I was just looking over this post again and i realised i made a mistake! The correct cmd command would be this instead.

bcdedit /set "{bootmgr}" path \EFI\ubuntu\grubx64.efi

Well you can always use two different drives. In fact i hate to waste the time effort dual booting like that when it is far easier just to grab a cheap 64g ssd and call it good. Life made simple. :)

Hmmm... I just ordered an external hdd in preparation for Win10 (I want to do a clean install, wipe my drives, but I want to save my Steam games and important documents). Perhaps when the drive has served its purpose I can partition it into a few sections and install several different Linux OS's. And since the drive is portable, I would think I could plug it in to numerous computers and use @gerkinyagerkin's command to tell windows that it has several bootable drives. Would I be correct in thinking this?
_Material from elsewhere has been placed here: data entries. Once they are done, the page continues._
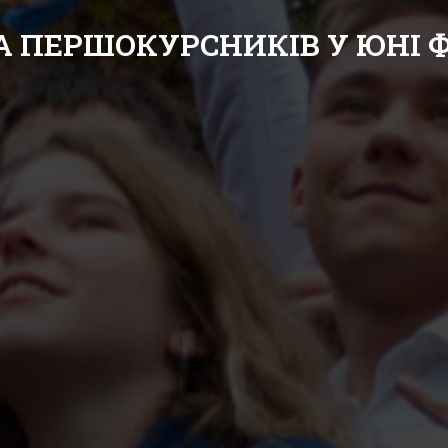
А ПЕРШОКУРСНИКІВ У ЮНІ 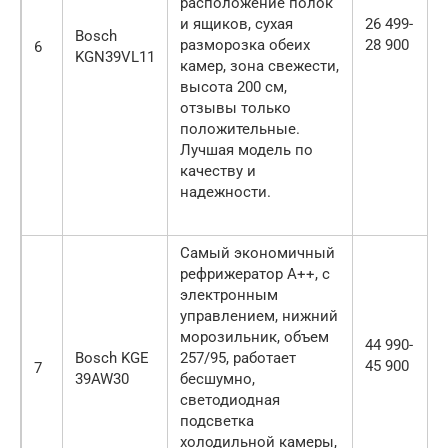
расположение полок
и ящиков, сухая
26 499-
Bosch
разморозка обеих
28 900
6
KGN39VL11
камер, зона свежести,
высота 200 см,
отзывы только
положительные.
Лучшая модель по
качеству и
надежности.
Самый экономичный
рефрижератор А++, с
электронным
управлением, нижний
морозильник, объем
44 990-
Bosch KGE
257/95, работает
45 900
7
39AW30
бесшумно,
светодиодная
подсветка
холодильной камеры,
Are using a laptop or desktop? I guess i forgot to ask and might of stuck my foot in my mouth?

Right now I am using a desktop, so no worries. But I will be going to college next year and figure i could benefit from having added portable storage for a laptop and/or for use as multiple bootable environments on said laptop.

When dual booting, I usually either let it boot to windows or go into bios and pick my linux drive to boot from. I will have to try that idea myself to see how well that works.

I envy you and your desktop. I wish i was home enough to actually use mine!